Dessa forma, ao longo do tratamento psicanalítico, o paciente passaria da sua neurose inicial, para a neurose de transferência, para aí sim, a cura ser objetivada.
Trago aqui como uma figura emblemática para ilustrar essas considerações, a imagem do dentista, o qual pelo que sabemos e até por experiência própria, muitas vezes se torna um interlocutor adequado para que possamos externar as nossas angústias e preocupações das mais variadas ordens. Trata-se de uma figura que lá está para nos tratar, ainda que seja da boca e dos dentes, mas recupero aqui a importância do termo "tratar". Nesse sentido, a boca tratada pelo dentista, é a mesma por onde expressamos nossas dores para os nossos analistas.
Isso nos remete, inexoravelmente, a uma espécie de movimento de caráter regressivo, onde nos colocamos prontamente dispostos a ser tratados, revelando a existência de um desamparo atávico do ser humano. Volto a insistir que a figura pessoal do dentista deve, para que isto ocorra, reunir certos atributos como por exemplo o acolhimento, a disponibilidade para ouvir, a atenção e o interesse verdadeiro e não apenas por uma questão de educação. Deve ficar claro que quando falamos em movimento regressivo, estamos nos referindo ao bebê, que é acolhido e satisfeito em suas necessidades pela mãe ou por quem esteja em posição de exercer, para ele, a função materna.

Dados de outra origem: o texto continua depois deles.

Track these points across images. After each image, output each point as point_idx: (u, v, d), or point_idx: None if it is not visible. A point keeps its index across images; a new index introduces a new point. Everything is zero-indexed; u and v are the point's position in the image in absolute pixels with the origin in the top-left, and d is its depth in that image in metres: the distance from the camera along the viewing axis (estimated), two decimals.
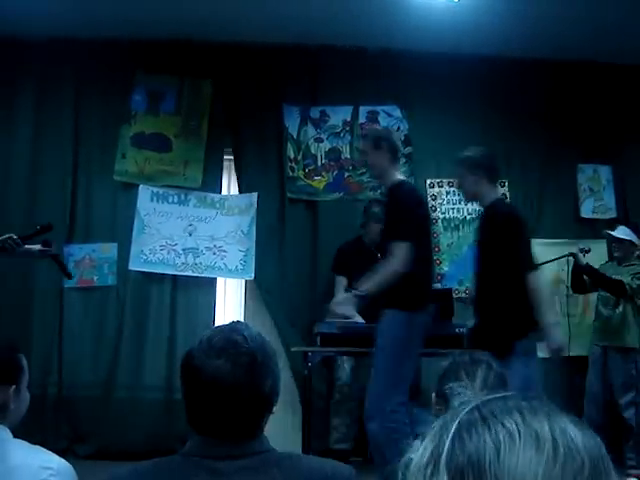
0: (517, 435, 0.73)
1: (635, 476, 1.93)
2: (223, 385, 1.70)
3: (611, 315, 5.98)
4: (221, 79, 6.74)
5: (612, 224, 6.89)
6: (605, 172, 7.04)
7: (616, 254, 6.17)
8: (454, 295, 6.32)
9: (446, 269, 6.76)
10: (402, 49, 6.72)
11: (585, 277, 6.16)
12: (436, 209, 6.85)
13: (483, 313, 4.66)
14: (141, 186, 6.52)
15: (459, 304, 6.29)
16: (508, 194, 6.90)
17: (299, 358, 5.73)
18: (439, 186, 6.89)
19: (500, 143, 6.92)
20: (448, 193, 6.89)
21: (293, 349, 5.18)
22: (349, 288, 5.79)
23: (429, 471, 0.75)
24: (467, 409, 0.78)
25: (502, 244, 4.45)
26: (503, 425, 0.74)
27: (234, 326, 1.81)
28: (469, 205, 6.84)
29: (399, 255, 4.51)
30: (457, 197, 6.86)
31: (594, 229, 6.70)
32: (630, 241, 6.05)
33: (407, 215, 4.62)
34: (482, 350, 2.36)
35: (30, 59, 6.55)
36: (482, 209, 4.93)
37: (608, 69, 6.97)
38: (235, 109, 6.74)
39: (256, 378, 1.73)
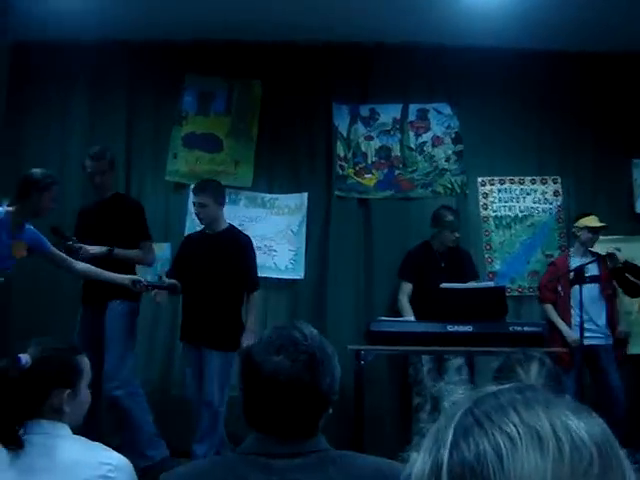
0: (517, 438, 0.70)
1: None
2: (281, 381, 1.70)
3: None
4: (270, 79, 6.76)
5: None
6: None
7: None
8: (507, 293, 6.24)
9: (498, 267, 6.69)
10: (452, 46, 6.66)
11: (629, 276, 6.09)
12: (487, 207, 6.79)
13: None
14: (192, 186, 6.56)
15: (511, 302, 6.21)
16: (561, 191, 6.81)
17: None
18: (490, 184, 6.83)
19: (552, 139, 6.87)
20: (500, 191, 6.82)
21: (350, 347, 5.16)
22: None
23: None
24: (460, 412, 0.75)
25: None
26: (501, 428, 0.71)
27: (293, 324, 1.83)
28: (521, 203, 6.77)
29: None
30: (509, 195, 6.79)
31: None
32: None
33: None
34: None
35: (83, 61, 6.65)
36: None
37: None
38: (285, 108, 6.75)
39: (314, 376, 1.73)
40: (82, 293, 5.50)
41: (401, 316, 5.94)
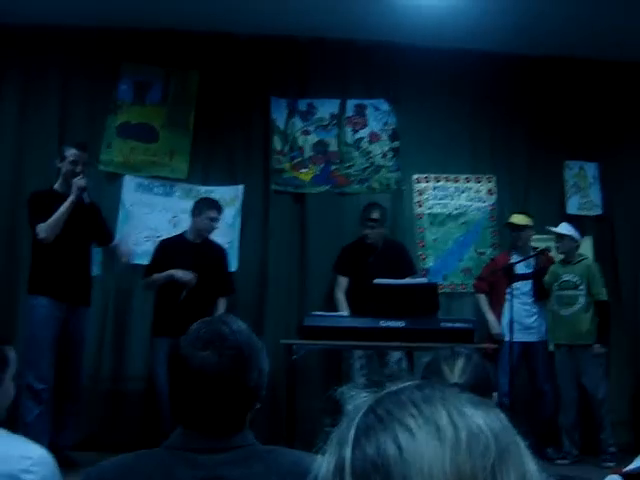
0: (416, 429, 0.71)
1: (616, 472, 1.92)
2: (208, 376, 1.69)
3: None
4: (208, 70, 6.71)
5: (599, 221, 6.96)
6: (591, 169, 7.06)
7: (558, 250, 6.33)
8: (439, 290, 6.32)
9: (431, 264, 6.76)
10: (391, 43, 6.71)
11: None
12: (422, 204, 6.85)
13: None
14: (126, 176, 6.49)
15: (444, 299, 6.29)
16: (495, 189, 6.91)
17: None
18: (425, 181, 6.89)
19: (488, 138, 6.98)
20: (435, 188, 6.89)
21: (282, 341, 5.16)
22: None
23: None
24: (362, 412, 0.76)
25: None
26: (400, 422, 0.72)
27: (222, 319, 1.82)
28: (455, 201, 6.86)
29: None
30: (443, 192, 6.87)
31: (580, 226, 6.70)
32: (570, 236, 6.21)
33: None
34: None
35: (16, 47, 6.49)
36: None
37: (597, 66, 6.99)
38: (222, 100, 6.70)
39: (242, 371, 1.72)
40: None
41: (337, 310, 5.97)
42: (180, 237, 5.93)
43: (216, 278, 5.79)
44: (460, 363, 2.08)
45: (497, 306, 6.26)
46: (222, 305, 5.87)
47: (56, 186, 5.43)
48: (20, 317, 5.87)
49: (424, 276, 6.51)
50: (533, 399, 6.22)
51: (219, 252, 5.96)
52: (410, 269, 6.18)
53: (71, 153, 5.40)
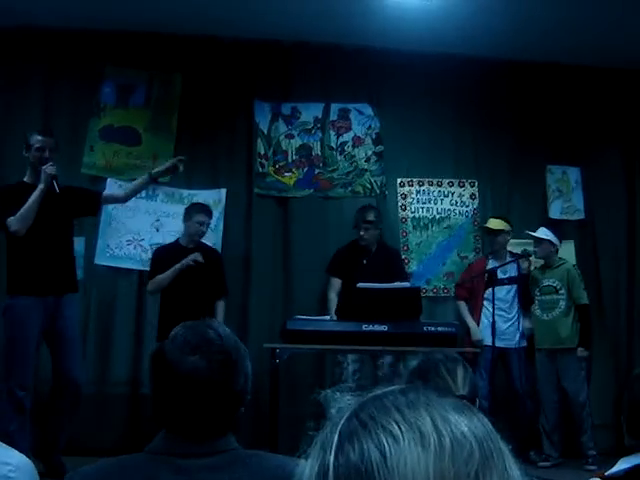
0: (400, 435, 0.71)
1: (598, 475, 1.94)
2: (198, 382, 1.69)
3: None
4: (191, 73, 6.69)
5: (581, 226, 7.00)
6: (574, 174, 7.10)
7: (538, 255, 6.40)
8: (422, 294, 6.33)
9: (414, 268, 6.77)
10: (375, 47, 6.72)
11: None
12: (406, 208, 6.87)
13: None
14: (109, 180, 6.45)
15: (427, 303, 6.31)
16: (477, 194, 6.94)
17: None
18: (409, 185, 6.90)
19: (470, 143, 7.01)
20: (418, 192, 6.90)
21: (265, 345, 5.15)
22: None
23: None
24: (345, 417, 0.76)
25: None
26: (384, 427, 0.72)
27: (206, 323, 1.81)
28: (439, 205, 6.88)
29: None
30: (426, 196, 6.88)
31: (562, 230, 6.73)
32: (549, 241, 6.26)
33: None
34: None
35: None
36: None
37: (579, 71, 7.03)
38: (205, 104, 6.69)
39: (229, 376, 1.72)
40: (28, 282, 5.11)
41: (328, 310, 5.99)
42: (174, 244, 6.00)
43: (212, 281, 5.87)
44: (460, 372, 2.09)
45: (476, 311, 6.27)
46: (221, 308, 5.95)
47: (25, 178, 5.22)
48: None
49: (407, 280, 6.52)
50: (511, 402, 6.24)
51: (214, 255, 6.03)
52: (401, 275, 6.18)
53: (36, 140, 5.14)
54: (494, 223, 6.38)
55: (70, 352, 5.13)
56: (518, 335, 6.26)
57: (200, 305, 5.51)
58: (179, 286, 5.69)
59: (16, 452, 2.01)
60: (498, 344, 6.05)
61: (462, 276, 6.52)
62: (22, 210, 4.93)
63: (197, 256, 5.70)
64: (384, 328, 5.14)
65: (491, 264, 6.28)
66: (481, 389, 5.64)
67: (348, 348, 5.42)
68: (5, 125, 6.43)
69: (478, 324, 6.22)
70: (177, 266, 5.69)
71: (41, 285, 5.02)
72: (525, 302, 6.32)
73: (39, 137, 5.17)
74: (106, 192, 5.90)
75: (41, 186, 5.00)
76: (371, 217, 6.19)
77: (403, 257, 6.73)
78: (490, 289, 6.10)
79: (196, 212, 5.90)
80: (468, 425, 0.73)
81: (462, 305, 6.39)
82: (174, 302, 5.65)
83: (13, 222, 4.93)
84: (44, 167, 5.01)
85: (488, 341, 6.01)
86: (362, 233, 6.15)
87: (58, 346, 5.09)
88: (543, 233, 6.29)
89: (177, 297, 5.67)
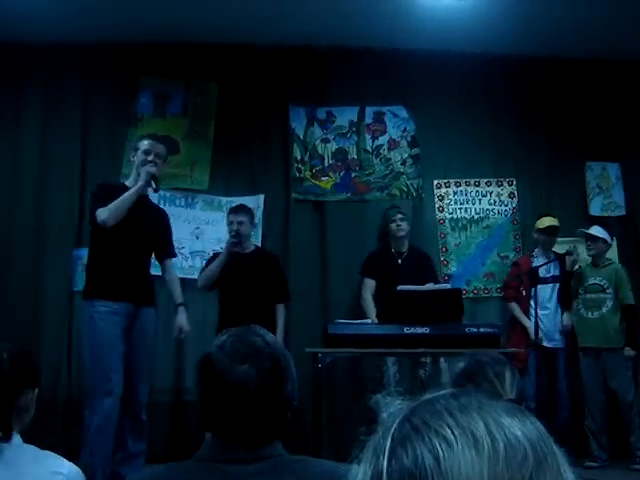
0: (453, 439, 0.71)
1: None
2: (248, 390, 1.69)
3: None
4: (227, 81, 6.74)
5: (622, 222, 6.90)
6: (614, 169, 7.02)
7: (590, 252, 6.29)
8: (463, 295, 6.29)
9: (454, 269, 6.74)
10: (408, 49, 6.71)
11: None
12: (443, 209, 6.84)
13: None
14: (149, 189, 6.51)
15: (467, 304, 6.26)
16: (516, 193, 6.89)
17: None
18: (446, 186, 6.88)
19: (507, 142, 6.95)
20: (455, 193, 6.87)
21: (307, 350, 5.15)
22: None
23: None
24: (397, 422, 0.76)
25: None
26: (437, 432, 0.72)
27: (252, 330, 1.81)
28: (477, 205, 6.84)
29: None
30: (464, 197, 6.85)
31: (604, 227, 6.65)
32: (603, 239, 6.20)
33: None
34: None
35: (36, 64, 6.56)
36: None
37: (616, 66, 6.95)
38: (241, 111, 6.73)
39: (278, 383, 1.73)
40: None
41: (365, 313, 5.98)
42: (234, 254, 5.77)
43: (272, 285, 5.81)
44: (508, 376, 2.07)
45: (524, 311, 6.21)
46: (281, 312, 5.87)
47: (128, 181, 5.04)
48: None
49: (447, 282, 6.49)
50: (554, 403, 6.18)
51: (271, 259, 5.98)
52: (433, 279, 6.15)
53: (143, 143, 5.05)
54: (551, 220, 6.31)
55: (135, 371, 4.80)
56: (559, 334, 6.22)
57: (259, 310, 5.50)
58: (238, 290, 5.65)
59: (65, 461, 2.06)
60: (545, 344, 6.02)
61: (508, 276, 6.45)
62: (114, 202, 4.70)
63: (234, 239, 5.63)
64: (426, 330, 5.11)
65: (535, 262, 6.21)
66: (527, 389, 5.60)
67: (391, 351, 5.40)
68: (45, 138, 6.54)
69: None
70: (220, 256, 5.63)
71: (125, 291, 4.76)
72: (565, 299, 6.26)
73: (146, 141, 5.08)
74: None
75: (141, 182, 4.83)
76: (399, 215, 6.19)
77: (442, 259, 6.70)
78: (534, 288, 6.04)
79: (229, 213, 5.89)
80: (521, 429, 0.73)
81: (514, 306, 6.31)
82: (233, 306, 5.61)
83: (103, 212, 4.67)
84: (144, 167, 4.88)
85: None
86: (395, 227, 6.15)
87: (126, 361, 4.74)
88: (597, 231, 6.22)
89: (236, 301, 5.63)
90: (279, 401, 1.74)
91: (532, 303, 6.01)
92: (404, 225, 6.16)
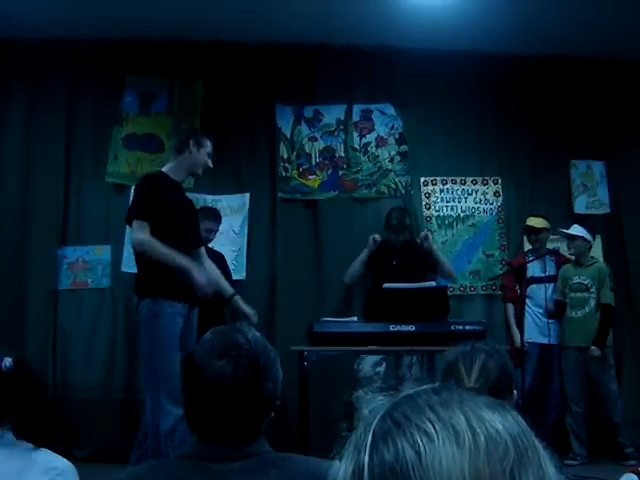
0: (434, 433, 0.71)
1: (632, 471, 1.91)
2: (224, 386, 1.70)
3: None
4: (212, 79, 6.72)
5: (607, 220, 6.93)
6: (598, 168, 7.05)
7: (571, 252, 6.31)
8: (449, 293, 6.31)
9: None
10: (396, 47, 6.71)
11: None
12: (430, 207, 6.85)
13: None
14: (133, 187, 6.48)
15: (453, 301, 6.28)
16: (501, 191, 6.91)
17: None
18: (433, 184, 6.89)
19: (493, 140, 6.97)
20: (442, 191, 6.89)
21: (292, 348, 5.14)
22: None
23: None
24: (378, 417, 0.76)
25: None
26: (418, 426, 0.72)
27: (236, 328, 1.82)
28: (463, 203, 6.86)
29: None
30: (450, 195, 6.86)
31: (588, 225, 6.68)
32: (582, 237, 6.22)
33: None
34: None
35: (20, 61, 6.53)
36: None
37: (601, 64, 6.97)
38: (227, 109, 6.71)
39: (257, 380, 1.73)
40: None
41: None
42: None
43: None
44: (478, 365, 2.05)
45: (520, 310, 6.22)
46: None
47: (173, 175, 4.80)
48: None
49: (433, 279, 6.51)
50: (541, 400, 6.20)
51: (218, 258, 5.78)
52: (434, 267, 6.26)
53: (208, 143, 4.86)
54: (536, 221, 6.34)
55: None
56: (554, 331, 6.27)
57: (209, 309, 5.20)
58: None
59: (60, 457, 2.12)
60: (542, 341, 6.11)
61: (505, 277, 6.45)
62: (165, 251, 4.47)
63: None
64: (411, 328, 5.13)
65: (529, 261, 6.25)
66: (518, 384, 5.62)
67: (376, 349, 5.41)
68: (29, 135, 6.51)
69: (523, 323, 6.08)
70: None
71: (185, 291, 4.55)
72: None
73: (210, 142, 4.91)
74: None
75: (195, 275, 4.53)
76: (394, 221, 6.25)
77: None
78: (530, 288, 6.11)
79: (203, 218, 5.54)
80: (502, 423, 0.73)
81: (509, 307, 6.36)
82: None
83: (146, 243, 4.50)
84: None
85: (535, 339, 6.11)
86: (388, 236, 6.23)
87: None
88: (576, 230, 6.24)
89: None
90: (258, 399, 1.73)
91: (528, 302, 6.06)
92: (393, 237, 6.28)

Numa sala de espera, mesmo aquele paciente que não está com dor nem com pressa, podemos observar o quão impaciente muitas vezes fica, quando aquele que dele vai cuidar se atrasa com outro paciente. Isso pode ser pensado como a inquietude entre irmãos que competem pela atenção da mãe, especialmente quando esta se ocupa em demasia, em seu julgamento, de um deles em especial, seja pelo motivo que for: gripe, manha, cólica,enfim, parece que nada poderá justificar esta espécie de "preferência" materna, a qual, se formos pensar, sempre existirá, mesmo que no plano da consciência não seja admitida por esta ou aquela mãe.
Dessa forma, queremos insistir que a cadeira do dentista, assim como a cadeira do barbeiro ou cabelereiro, ou mesmo uma cadeira de bar, na presença de um querido amigo, pode servir perfeitamente para que entrem em jogo, movimentos transferenciais muitas vezes intensos, sendo que a diferença é que não vão ser utilizados para o desenvolvimento de um trabalho tecnicamente orientado, como ocorreria num processo de análise bem conduzido. Às vezes, inclusive, podemos notar que por força do procedimento que o dentista está realizando, solicita ao paciente que fique de boca aberta, mas que não fale, o que muitas vezes pode provocar neste, uma certa angústia e um sentimento de solidão. A psicanálise nos ensina que a voz é o primeiro objeto de investimento da pulsão oral, e quando nos vemos impossibilitados de utilizá-la para nos comunicar com o outro, isso pode ser um deflagrador de angústias.
Gostaria de encerrar esta apresentação, fazendo uma citação de uma pergunta que fora feita a Freud, bem como a sua resposta. Sabemos que uma das metáforas utilizadas por Freud para definir o inconsciente, foi a de um cavalo bravio, sendo que aí lhe fora perguntado se aquele que passasse por uma psicanálise, teria esse cavalo domesticado. Freud respondeu prontamente que não, uma vez que o cavalo sempre seria bravio, mas o que, na verdade mudaria para aquele que passasse por uma análise, era exatamente a habilidade do cavaleiro para controlar esse cavalo bravio.
Através da resolução da neurose de transferência, poderemos prescindir do instrutor-analista.